**DESCRIÇÃO DA TAREFA:** Segundo o texto fornecido sobre o setor cafeeiro, quantas sacas de café o país colheu no ciclo 2010/11?

**TEXTO FORNECIDO:**
No planejamento estratégico desenhado pelo Mapa para o setor cafeeiro, o consumo mundial deverá crescer de 135 milhões a 139 milhões de sacas em 2010 para 157 milhões a 164 milhões em 2015. “Para o Brasil preservar sua fatia em torno de 35% no cenário mundial, a produtividade poderá crescer para 28 sacas por hectare, apenas com o emprego de tecnologia, manejo e capacitação de pessoal, com investimentos em renovação dos cafezais e o uso de variedades com bianualidade reduzida, já desenvolvidas pela Embrapa “, diz.
A variação bianual da produção, característica da cultura, vem sendo amenizada gradativamente, com uso de irrigação e investimentos em genética. Presidente do CeCafé, Guilherme Braga lembra que a queda na produção entre duas safras consecutivas já foi de quase 30% no passado. “Hoje, essa diferença está em 10% ou no máximo 15%.” Na comparação entre os ciclos 2010/11, quando o país colheu 48,1 milhões de sacas, e 2011/12, com a colheita de 43,5 milhões de sacas, a perda relativa ficou em menos de 10%. Mas foi de 40,6% entre as safras 2002/03 e 2003/04.

**MATERIAL FORNECIDO:**
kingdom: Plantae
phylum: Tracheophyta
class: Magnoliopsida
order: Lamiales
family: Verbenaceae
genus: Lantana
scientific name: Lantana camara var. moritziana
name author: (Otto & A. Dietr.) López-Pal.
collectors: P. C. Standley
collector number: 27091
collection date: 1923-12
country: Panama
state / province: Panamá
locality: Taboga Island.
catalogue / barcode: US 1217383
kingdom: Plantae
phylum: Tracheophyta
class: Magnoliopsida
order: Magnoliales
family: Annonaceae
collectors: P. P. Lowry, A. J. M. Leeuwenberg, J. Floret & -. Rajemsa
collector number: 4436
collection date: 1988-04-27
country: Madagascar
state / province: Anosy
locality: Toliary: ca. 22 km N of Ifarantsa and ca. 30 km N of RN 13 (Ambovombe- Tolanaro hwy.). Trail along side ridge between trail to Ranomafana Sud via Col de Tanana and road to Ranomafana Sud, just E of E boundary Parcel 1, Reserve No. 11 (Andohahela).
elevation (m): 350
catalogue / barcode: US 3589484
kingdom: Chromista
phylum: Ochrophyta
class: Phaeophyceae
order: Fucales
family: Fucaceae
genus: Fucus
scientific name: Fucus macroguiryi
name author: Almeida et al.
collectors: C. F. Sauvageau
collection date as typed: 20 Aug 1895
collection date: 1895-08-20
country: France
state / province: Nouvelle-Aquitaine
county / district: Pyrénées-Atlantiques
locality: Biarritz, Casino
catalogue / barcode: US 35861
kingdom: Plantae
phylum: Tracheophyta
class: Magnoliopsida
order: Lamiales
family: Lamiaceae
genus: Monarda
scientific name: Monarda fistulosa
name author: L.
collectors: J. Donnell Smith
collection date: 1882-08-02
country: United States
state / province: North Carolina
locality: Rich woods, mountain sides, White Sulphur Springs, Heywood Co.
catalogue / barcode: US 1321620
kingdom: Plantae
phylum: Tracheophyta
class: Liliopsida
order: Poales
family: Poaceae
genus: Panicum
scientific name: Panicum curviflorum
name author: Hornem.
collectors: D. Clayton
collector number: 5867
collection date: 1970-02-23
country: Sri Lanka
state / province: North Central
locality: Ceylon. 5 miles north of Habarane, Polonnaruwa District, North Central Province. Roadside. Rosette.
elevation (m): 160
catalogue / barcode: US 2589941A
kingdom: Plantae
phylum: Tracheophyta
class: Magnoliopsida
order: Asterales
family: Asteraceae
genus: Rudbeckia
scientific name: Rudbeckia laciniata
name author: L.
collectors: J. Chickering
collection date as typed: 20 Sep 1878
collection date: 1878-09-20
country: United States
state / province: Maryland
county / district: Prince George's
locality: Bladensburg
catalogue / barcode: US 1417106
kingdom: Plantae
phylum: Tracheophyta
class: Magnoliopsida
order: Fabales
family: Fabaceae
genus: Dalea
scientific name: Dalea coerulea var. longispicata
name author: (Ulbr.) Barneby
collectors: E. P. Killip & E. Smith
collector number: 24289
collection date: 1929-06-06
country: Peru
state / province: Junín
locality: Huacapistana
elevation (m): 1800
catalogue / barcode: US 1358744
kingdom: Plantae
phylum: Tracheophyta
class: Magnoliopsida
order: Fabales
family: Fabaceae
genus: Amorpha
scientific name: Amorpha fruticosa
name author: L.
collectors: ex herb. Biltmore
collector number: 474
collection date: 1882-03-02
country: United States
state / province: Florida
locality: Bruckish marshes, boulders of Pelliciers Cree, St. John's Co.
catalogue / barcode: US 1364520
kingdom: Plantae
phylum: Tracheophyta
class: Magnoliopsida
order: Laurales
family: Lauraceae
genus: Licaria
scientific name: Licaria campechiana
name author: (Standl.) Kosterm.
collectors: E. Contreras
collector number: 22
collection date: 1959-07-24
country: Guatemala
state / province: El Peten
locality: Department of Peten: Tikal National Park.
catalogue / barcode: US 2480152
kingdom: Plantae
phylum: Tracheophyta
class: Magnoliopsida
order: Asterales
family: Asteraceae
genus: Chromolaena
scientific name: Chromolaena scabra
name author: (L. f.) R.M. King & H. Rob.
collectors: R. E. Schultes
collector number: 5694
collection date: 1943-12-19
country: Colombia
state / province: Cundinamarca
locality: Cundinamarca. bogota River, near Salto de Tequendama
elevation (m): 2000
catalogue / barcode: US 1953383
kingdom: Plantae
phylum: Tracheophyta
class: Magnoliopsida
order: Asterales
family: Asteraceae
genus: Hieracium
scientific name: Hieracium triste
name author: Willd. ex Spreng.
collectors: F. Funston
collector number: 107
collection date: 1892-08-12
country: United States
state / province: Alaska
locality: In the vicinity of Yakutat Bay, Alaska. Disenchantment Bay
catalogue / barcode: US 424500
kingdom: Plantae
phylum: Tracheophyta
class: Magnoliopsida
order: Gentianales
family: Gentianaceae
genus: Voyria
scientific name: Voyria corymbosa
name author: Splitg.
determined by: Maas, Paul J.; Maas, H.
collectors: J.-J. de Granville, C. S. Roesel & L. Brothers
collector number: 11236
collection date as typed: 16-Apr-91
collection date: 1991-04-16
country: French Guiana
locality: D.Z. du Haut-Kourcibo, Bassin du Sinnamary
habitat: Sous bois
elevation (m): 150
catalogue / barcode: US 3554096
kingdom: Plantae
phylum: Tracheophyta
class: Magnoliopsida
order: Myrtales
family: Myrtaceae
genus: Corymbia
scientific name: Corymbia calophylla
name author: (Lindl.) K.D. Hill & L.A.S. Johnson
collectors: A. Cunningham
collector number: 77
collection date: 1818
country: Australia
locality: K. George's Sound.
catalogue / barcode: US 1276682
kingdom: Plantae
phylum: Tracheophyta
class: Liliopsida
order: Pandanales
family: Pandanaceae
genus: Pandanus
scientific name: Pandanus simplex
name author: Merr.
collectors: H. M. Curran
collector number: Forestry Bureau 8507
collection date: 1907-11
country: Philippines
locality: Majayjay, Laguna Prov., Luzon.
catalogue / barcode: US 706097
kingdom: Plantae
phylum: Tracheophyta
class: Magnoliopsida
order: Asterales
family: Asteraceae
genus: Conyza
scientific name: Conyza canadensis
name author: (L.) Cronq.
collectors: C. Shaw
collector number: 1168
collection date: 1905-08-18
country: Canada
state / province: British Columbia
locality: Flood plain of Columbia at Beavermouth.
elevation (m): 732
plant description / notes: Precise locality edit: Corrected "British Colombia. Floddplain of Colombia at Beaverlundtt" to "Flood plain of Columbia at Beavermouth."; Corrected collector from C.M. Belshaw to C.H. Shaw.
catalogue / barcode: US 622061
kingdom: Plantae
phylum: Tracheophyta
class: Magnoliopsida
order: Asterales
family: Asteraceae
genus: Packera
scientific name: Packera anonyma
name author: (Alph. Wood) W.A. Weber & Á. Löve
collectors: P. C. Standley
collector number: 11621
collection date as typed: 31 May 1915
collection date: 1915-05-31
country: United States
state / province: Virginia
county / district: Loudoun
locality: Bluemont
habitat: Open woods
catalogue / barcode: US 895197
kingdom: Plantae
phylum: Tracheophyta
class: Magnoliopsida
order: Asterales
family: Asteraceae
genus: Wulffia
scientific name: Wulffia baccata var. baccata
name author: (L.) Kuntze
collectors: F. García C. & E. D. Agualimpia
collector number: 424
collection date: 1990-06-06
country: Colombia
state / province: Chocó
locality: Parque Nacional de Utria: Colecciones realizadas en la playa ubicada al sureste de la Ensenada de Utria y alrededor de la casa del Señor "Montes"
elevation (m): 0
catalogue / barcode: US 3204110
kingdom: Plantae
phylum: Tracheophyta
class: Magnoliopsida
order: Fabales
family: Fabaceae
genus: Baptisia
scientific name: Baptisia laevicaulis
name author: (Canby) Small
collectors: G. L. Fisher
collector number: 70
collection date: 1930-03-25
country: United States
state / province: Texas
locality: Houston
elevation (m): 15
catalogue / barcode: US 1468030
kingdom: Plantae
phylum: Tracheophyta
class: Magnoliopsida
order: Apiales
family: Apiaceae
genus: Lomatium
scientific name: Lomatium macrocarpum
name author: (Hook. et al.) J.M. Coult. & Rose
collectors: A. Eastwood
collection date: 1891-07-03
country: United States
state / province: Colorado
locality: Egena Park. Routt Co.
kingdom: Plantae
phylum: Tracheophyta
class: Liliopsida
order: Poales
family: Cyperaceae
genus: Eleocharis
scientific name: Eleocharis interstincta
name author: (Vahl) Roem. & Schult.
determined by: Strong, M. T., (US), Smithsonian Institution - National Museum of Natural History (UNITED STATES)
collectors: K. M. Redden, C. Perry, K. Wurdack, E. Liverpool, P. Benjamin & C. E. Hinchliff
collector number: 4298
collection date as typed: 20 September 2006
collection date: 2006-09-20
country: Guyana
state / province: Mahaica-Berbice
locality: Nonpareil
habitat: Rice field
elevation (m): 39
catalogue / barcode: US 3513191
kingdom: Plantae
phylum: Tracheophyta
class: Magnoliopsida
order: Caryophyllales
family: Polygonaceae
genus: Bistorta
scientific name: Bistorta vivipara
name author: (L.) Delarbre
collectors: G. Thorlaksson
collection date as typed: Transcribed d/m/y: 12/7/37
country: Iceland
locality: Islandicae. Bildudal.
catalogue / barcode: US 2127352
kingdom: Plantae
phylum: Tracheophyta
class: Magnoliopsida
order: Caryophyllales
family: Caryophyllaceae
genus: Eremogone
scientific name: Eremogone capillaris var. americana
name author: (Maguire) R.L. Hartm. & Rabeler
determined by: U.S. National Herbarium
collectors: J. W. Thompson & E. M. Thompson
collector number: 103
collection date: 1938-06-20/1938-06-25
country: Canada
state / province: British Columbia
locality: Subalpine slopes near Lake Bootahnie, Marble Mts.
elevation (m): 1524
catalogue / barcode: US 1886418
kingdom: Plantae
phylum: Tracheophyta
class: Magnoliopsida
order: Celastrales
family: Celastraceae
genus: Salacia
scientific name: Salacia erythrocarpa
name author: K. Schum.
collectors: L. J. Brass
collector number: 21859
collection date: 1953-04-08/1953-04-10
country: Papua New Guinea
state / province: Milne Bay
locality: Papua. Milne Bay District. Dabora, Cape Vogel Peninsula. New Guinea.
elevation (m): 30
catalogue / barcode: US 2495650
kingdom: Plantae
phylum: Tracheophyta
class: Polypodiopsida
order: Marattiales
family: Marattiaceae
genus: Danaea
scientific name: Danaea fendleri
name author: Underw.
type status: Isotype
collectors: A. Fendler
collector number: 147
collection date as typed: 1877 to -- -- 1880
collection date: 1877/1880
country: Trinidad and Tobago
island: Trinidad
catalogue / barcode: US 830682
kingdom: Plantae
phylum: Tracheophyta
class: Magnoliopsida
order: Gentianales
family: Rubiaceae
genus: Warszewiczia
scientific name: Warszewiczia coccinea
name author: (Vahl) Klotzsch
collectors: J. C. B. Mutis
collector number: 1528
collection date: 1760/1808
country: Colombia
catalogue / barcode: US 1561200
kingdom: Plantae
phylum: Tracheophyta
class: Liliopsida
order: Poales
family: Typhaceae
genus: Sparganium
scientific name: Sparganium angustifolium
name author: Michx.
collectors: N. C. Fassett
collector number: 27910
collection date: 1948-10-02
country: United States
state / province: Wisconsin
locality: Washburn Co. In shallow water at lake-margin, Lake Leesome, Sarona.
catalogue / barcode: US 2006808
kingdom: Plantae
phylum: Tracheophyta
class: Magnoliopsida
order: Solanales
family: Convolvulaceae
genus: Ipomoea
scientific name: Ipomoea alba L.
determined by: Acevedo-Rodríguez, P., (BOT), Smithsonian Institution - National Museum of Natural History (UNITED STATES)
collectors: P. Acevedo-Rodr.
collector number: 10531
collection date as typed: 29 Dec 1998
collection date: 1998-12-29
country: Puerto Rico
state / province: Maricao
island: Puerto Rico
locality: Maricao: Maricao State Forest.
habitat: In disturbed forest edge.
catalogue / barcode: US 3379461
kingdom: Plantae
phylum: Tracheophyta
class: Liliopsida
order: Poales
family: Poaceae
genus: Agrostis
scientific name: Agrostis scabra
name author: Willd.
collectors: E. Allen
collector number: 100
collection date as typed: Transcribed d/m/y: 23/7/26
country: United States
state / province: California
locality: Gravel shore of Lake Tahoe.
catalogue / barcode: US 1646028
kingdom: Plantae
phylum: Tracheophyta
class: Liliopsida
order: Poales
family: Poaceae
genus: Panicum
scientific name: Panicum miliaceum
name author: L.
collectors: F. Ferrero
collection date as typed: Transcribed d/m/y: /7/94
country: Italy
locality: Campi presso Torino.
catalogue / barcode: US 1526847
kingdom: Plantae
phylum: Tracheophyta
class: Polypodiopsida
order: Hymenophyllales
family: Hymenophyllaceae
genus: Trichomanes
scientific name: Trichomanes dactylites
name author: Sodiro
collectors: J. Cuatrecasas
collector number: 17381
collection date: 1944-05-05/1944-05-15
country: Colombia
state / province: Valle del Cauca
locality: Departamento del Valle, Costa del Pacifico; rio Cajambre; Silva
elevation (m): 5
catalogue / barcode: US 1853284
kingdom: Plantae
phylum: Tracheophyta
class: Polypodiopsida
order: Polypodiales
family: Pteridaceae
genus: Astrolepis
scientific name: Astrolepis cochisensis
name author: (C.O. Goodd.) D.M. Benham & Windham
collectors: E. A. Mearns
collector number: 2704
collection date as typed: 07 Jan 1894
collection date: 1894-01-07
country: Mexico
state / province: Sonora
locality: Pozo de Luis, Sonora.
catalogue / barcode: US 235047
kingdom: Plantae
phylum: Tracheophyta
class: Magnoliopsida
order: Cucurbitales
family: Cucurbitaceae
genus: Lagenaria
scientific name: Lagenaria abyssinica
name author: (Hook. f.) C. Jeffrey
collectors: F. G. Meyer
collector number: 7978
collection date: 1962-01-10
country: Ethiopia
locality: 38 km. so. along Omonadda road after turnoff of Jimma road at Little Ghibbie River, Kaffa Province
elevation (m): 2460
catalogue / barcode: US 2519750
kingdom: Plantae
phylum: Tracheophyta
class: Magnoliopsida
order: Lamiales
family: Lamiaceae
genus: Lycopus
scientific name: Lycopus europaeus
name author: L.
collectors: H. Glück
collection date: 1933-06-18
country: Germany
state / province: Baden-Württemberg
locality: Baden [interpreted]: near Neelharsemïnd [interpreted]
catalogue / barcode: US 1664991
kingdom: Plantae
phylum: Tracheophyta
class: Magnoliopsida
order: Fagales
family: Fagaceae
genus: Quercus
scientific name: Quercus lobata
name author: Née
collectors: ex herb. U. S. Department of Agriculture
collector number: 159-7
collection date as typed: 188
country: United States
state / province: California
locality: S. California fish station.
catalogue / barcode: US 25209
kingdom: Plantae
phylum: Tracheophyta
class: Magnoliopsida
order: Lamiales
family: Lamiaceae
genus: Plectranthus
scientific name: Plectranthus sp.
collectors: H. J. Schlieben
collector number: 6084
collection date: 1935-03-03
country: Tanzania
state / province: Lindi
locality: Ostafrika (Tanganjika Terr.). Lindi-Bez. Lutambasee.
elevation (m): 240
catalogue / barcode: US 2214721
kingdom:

**RESULTADO:** 48,1 milhões de sacas.